By 11 p.m. Monday, a train from Penn Station that had been expected in Huntington at 10:49 p.m. was running 13 minutes late due to equipment trouble, Long Island Rail Road officials said.
A utility pole that fell in the morning in Oceanside was still causing delays well past afternoon rush hour, making a westbound train from Long Beach that was due in Manhattan at 10:44 p.m. some 16 minutes late.
And a train due in Oyster Bay at 11:04 p.m. was operating 16 minutes late because another late train was in front of it, officials said.
A spokeswoman said that almost all of the lines had been operating with minimal problems around 5 p.m. as the region braced for the arrival of a fierce nor’easter that threatened to throw a wrench into the LIRR system.
Nancy Gamerman, the spokeswoman, said some of the problems that beset the railroad throughout the day had been solved as they cropped up — though some, like the downed pole in Oceanside, lasted all day.

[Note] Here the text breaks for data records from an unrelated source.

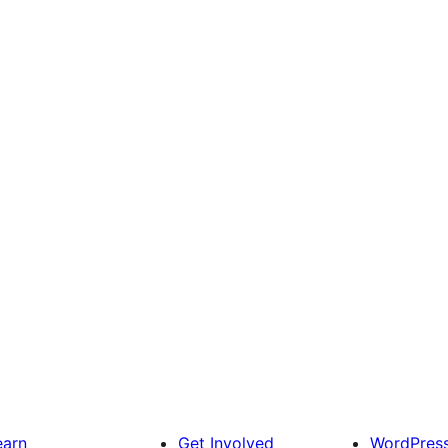
earn
Get Involved
WordPres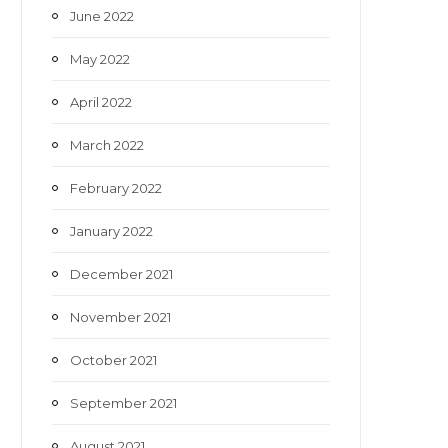
June 2022
May 2022
April 2022
March 2022
February 2022
January 2022
December 2021
November 2021
October 2021
September 2021
August 2021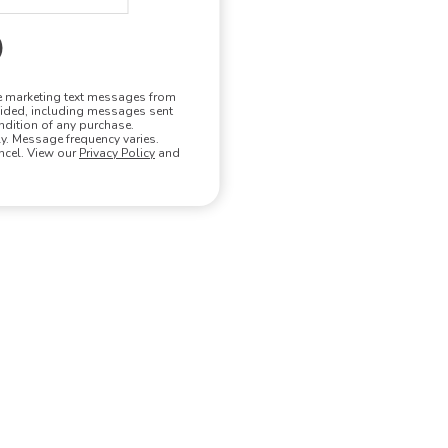
ve marketing text messages from
vided, including messages sent
ndition of any purchase.
. Message frequency varies.
ncel. View our
Privacy Policy
and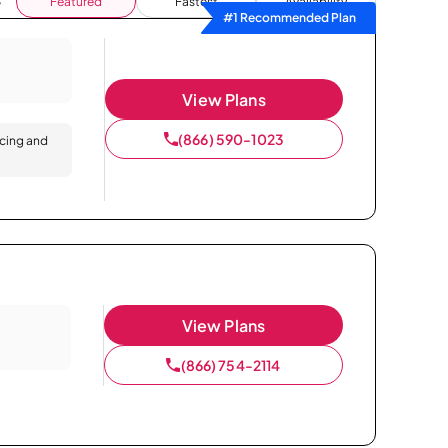
Featured
Fastest
Availability
#1 Recommended Plan
View Plans
(866) 590-1023
icing and
View Plans
(866) 754-2114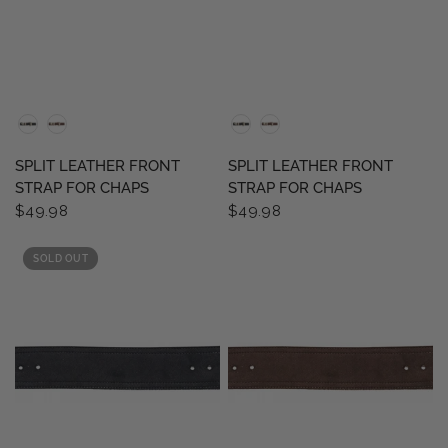
QUICK VIEW
QUICK VIEW
SPLIT LEATHER FRONT
SPLIT LEATHER FRONT
STRAP FOR CHAPS
STRAP FOR CHAPS
$49.98
$49.98
SOLD OUT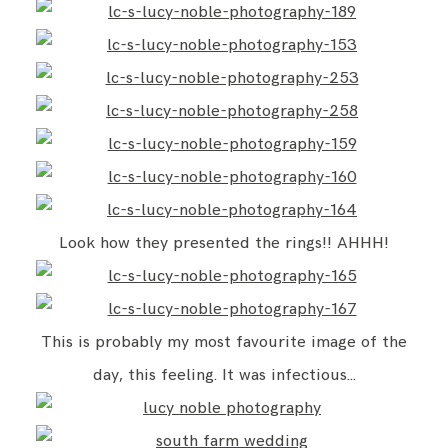
Look how they presented the rings!! AHHH!
This is probably my most favourite image of the
day, this feeling. It was infectious…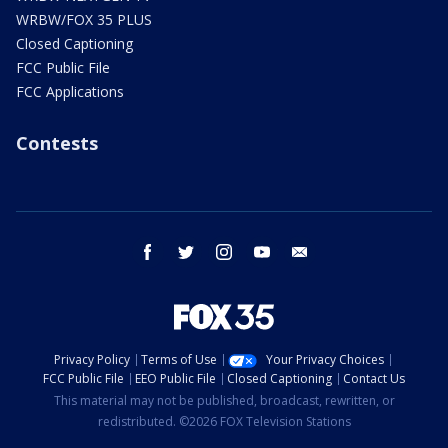
WRBW/FOX 35 PLUS
Closed Captioning
FCC Public File
FCC Applications
Contests
facebook
twitter
instagram
youtube
email
Privacy Policy
Terms of Use
Your Privacy Choices
FCC Public File
EEO Public File
Closed Captioning
Contact Us
This material may not be published, broadcast, rewritten, or
redistributed. ©2026 FOX Television Stations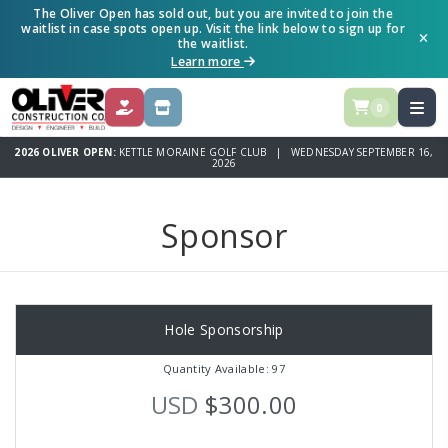
The Oliver Open has sold out, but you are invited to join the
waitlist in case spots open up. Visit the link below to sign up for
the waitlist.
Learn more
0
DONATE
SPONSOR
2026 OLIVER OPEN:
KETTLE MORAINE GOLF CLUB | WEDNESDAY SEPTEMBER 16,
2026
Sponsor
Hole Sponsorship
Quantity Available: 97
USD
$300.00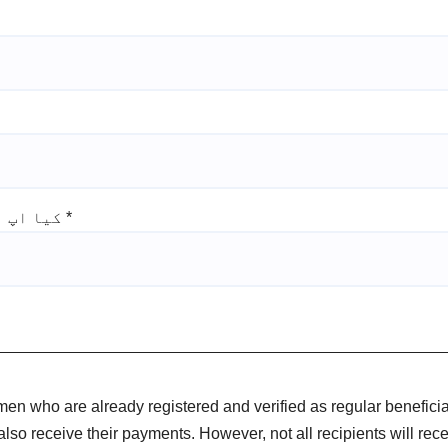
کیا اپ نے پی ایس ای ار سروے مکمل کروا لیا ہے
*
omen who are already registered and verified as regular benefici
also receive their payments. However, not all recipients will re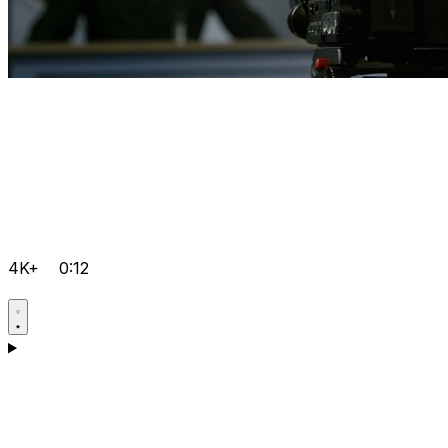
4K+
0:12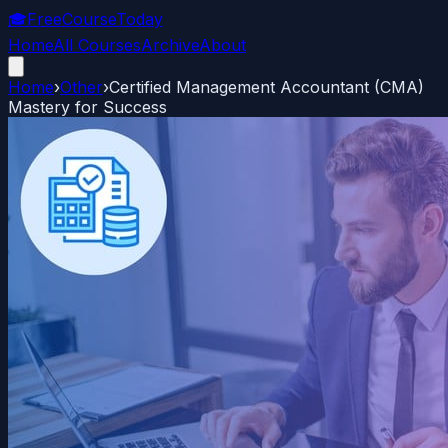
🎓
FreeCourseToday
Home
All Courses
Archive
About
Home
›
Other
›
Certified Management Accountant (CMA)
Mastery for Success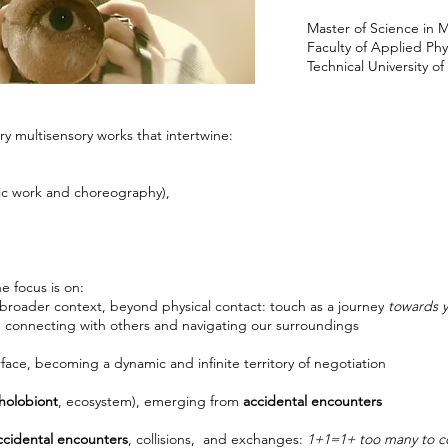
Master of Science in 
Faculty of Applied Ph
Technical University o
ry multisensory works that intertwine:
ic work and choreography),
e focus is on:
a broader context, beyond physical contact: touch as a journey
towards y
, connecting with others and navigating our surroundings
ace, becoming a dynamic and infinite territory of negotiation
holobiont
, ecosystem), emerging from
accidental encounters
ccidental encounters
, collisions, and exchanges:
1+1=1+ too many to c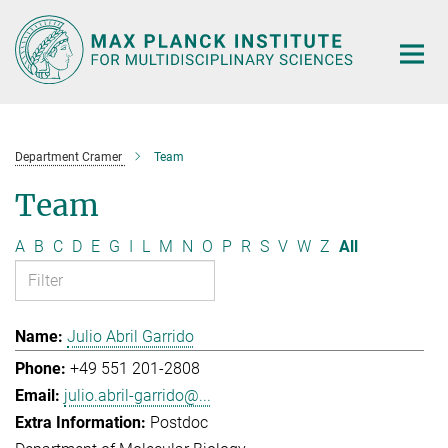
Main-
Content
Department Cramer
Team
Team
A
B
C
D
E
G
I
L
M
N
O
P
R
S
V
W
Z
All
Julio Abril Garrido
+49 551 201-2808
julio.abril-garrido@...
Postdoc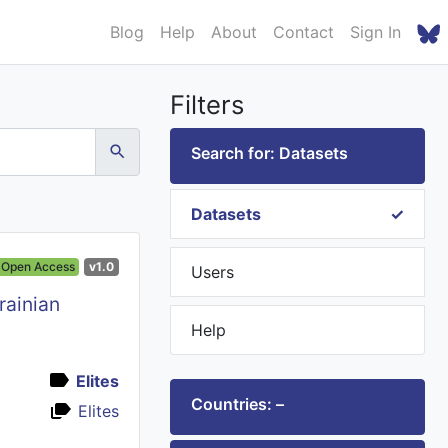
Blog
Help
About
Contact
Sign In
Filters
Search for: Datasets
Datasets
Open Access
v1.0
Users
rainian
Help
Elites
Countries: –
Elites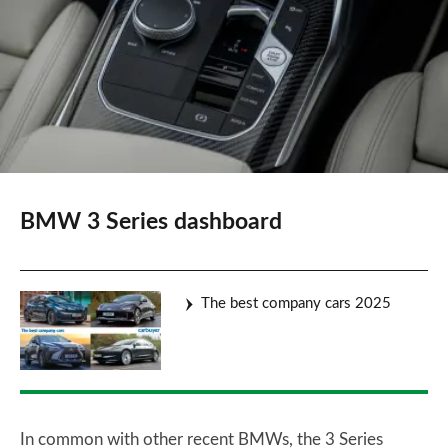
BMW 3 Series dashboard
The best company cars 2025
In common with other recent BMWs, the 3 Series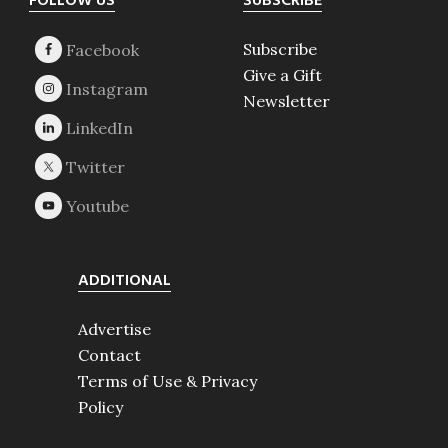
Footer
FOLLOW US
SUBSCRIBE
Subscribe
Give a Gift
Newsletter
ADDITIONAL
Advertise
Contact
Terms of Use & Privacy
Policy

At around 5 p.m., the West Hempstead and Long Beach lines were running up to 11 minutes behind schedule due to equipment failure and the downed utility pole in Oceanside, respectively.
Downed poles caused delays on the Port Washington branch, where service was suspended in both directions about 9 a.m. between Port Washington and Great Neck, and on the Long Beach branch, where the pole fell in Oceanside.
Westbound traffic was also affected by signal problems east of Mineola, officials said in a tweet that reported delays of up to 18 minutes on Penn Station-bound trains.
Gov. Andrew M. Cuomo’s office said the LIRR “is deploying extra staff to deal with any potential track and power issues.”
LIRR storm prep measures typically include having additional personnel available to respond to fallen tree limbs and utility poles, to address power issues and repair broken crossing gates, and to check and clear drains.
The MTA has checked and secured construction equipment at its bridges and tunnels in preparation for the storm, and will monitor them closely throughout. The MTA has also inspected roadway surfaces and drainage systems and checked emergency supplies.